Il y a un autre problème, c’est l’image de traitement différencié et de mise ensemble de ces migrants qui résonne des futurs ghettos qu’ils risquent de nourrir. Le président de la République s’est engagé à une politique continue de quotas avec l’Europe, c’est-à-dire à continuer d’accueillir sur cette base ceux qui arrivent, les 24 000 n’étant que la mince partie émergée de l’iceberg. Il y a évidemment derrière cela un problème jamais évoqué par les médias et très peu par ceux qui gouvernent et même par les autres, c’est la question de l’intégration, l’intériorisation par ces migrants de nos valeurs et normes, venus du Soudan, d’Erythrée, de Syrie. Des pays où on peut devenir un travailleur qualifié mais où on n’apprend pas ce qui fonde le sens de la citoyenneté dans un Etat de droit, dans une démocratie. L’écart culturel risque de se transformer en rupture multiculturelle, l’afflux créant toutes les conditions de regroupements communautaires, et donc des groupes rivaux dans notre société, concurrents sur le plan des droits.

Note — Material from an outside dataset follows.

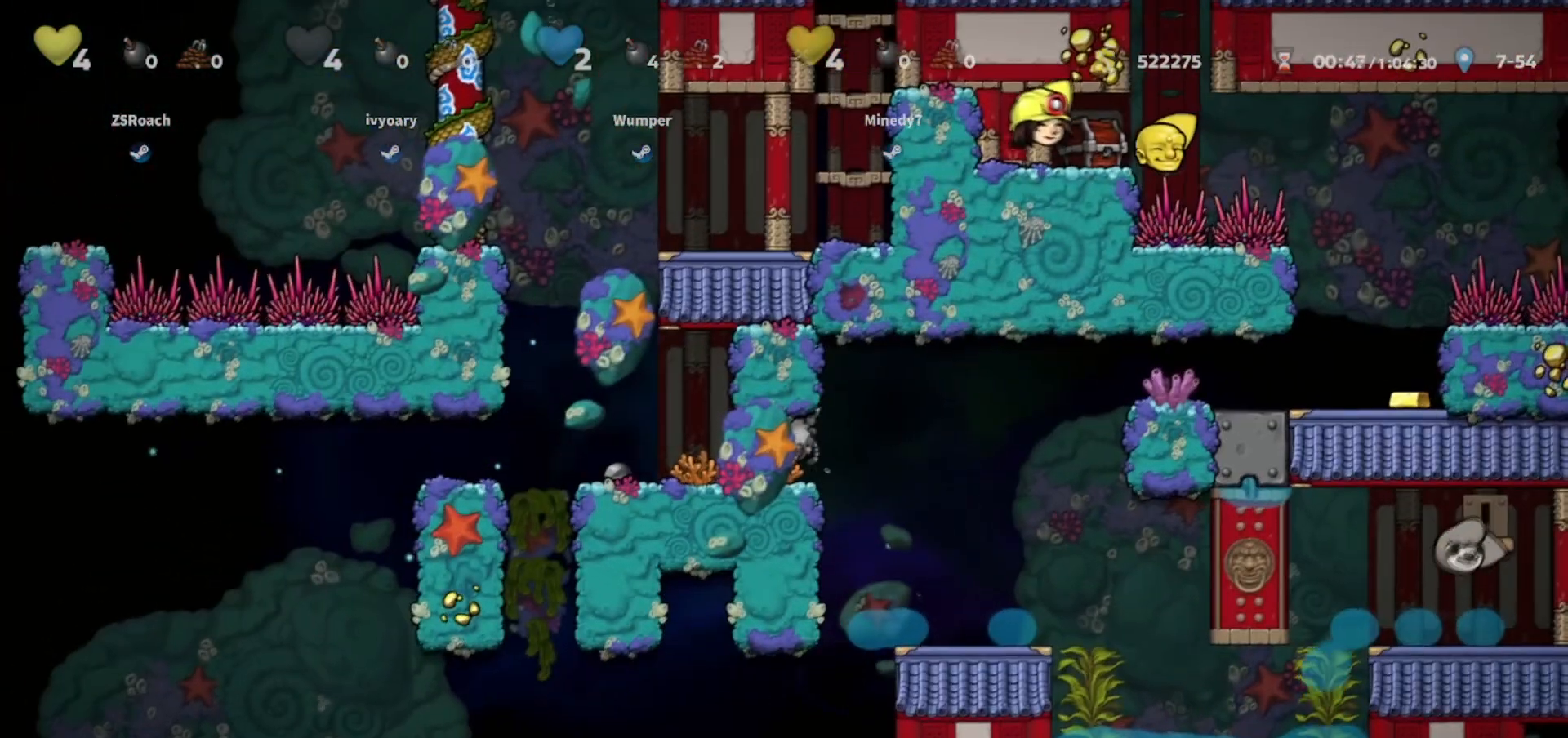
{"keys": ["walk"], "events": [[234, "walk", "down"], [434, "right", "up"]]}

On s’imagine derrière cette concurrence ressentie, le sentiment repoussoir qui pourrait prendre une tournure très violente à l’échelle de l’écart existant entre les moyens trouvés pour les migrants, et l’état de misère des autres dans lequel on les laisse.

Par ailleurs, l'annonce de ces mesures en faveur des "déshérités" censées régler des problèmes préexistant à la crise actuelle des migrants ne risque-t-elle pas paradoxalement de déforcer la parole politique ?

Laurent Chalard : Il est évident que ce type d’annonce ne peut que renforcer les arguments du Front National auprès de l’électorat populaire, puisque l’Etat, qui n’a eu de cesse de dire aux français qu’il faut se serrer la ceinture dans un contexte de crise de la dette et de faible croissance économique, arrive à débloquer facilement de l’argent, du jour au lendemain, pour des populations extérieures au territoire national. En effet, si les catégories populaires apparaissent aussi comme bénéficiaires des aides que proposent Manuel Valls, elles ont l’impression que nos dirigeants les prennent pour des imbéciles et se moquent éperdument d’elles depuis plusieurs décennies, puisque jusqu’ici ils ne s’occupaient pas d’elles. Manuel Valls fait donc (volontairement pour affaiblir la droite républicaine ?) le jeu du Front National.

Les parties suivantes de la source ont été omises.